> _Task to complete_:
Give the number of lines in the records below that include "thumb". Reply with that number alone.

Extracted data entries:
■ ■ ■ ■ ■ ■ ■

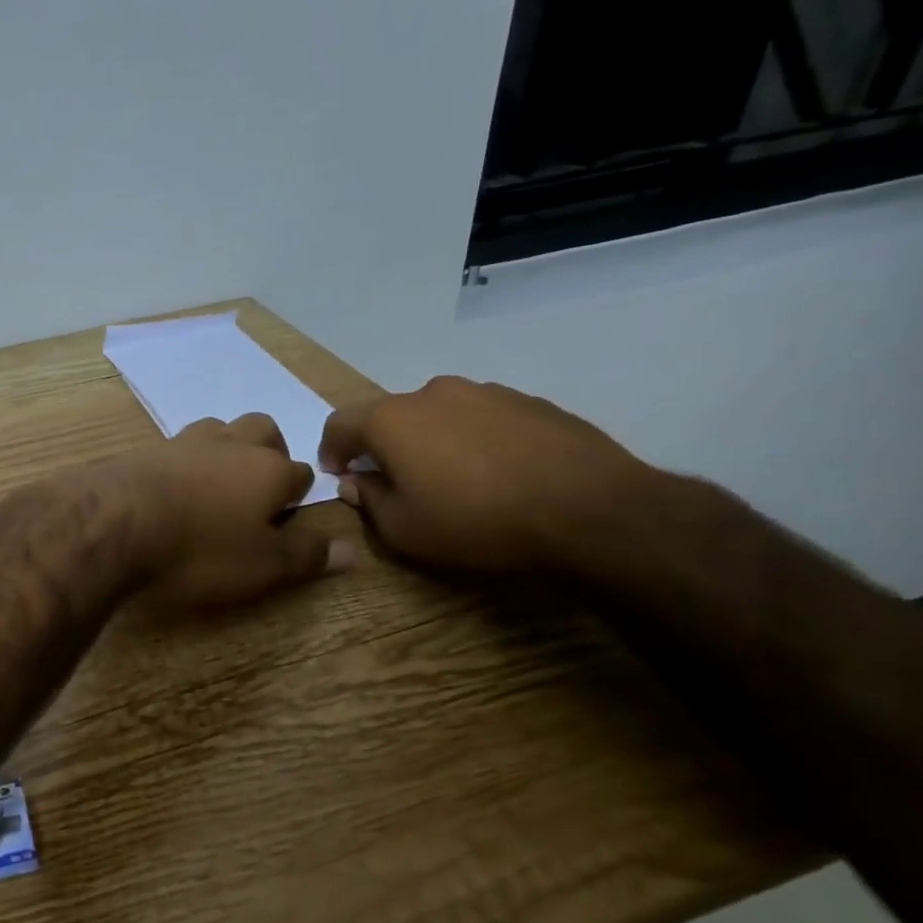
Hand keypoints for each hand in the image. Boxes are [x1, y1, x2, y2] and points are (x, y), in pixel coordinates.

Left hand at [93, 414, 355, 608]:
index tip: (288, 519)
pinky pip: (177, 447)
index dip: (298, 497)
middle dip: (270, 453)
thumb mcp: (261, 566)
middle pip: (263, 431)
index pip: (302, 475)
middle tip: (258, 489)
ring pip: (220, 430)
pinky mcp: (146, 449)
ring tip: (216, 484)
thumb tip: (351, 552)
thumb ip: (306, 556)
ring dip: (226, 450)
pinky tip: (171, 487)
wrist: (114, 522)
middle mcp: (232, 444)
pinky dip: (184, 462)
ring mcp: (185, 442)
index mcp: (269, 469)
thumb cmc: (199, 549)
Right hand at [317, 377, 655, 576]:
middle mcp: (434, 393)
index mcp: (393, 419)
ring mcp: (487, 392)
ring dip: (431, 441)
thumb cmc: (477, 523)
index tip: (340, 476)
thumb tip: (356, 481)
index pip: (341, 423)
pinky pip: (482, 419)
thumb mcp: (404, 530)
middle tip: (395, 482)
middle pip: (391, 415)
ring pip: (439, 414)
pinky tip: (496, 474)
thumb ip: (369, 500)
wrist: (590, 512)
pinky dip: (474, 440)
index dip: (332, 450)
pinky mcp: (531, 402)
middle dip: (383, 446)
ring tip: (452, 480)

■ ■ ■ ■ ■ ■ ■

> _Expected answer_:
8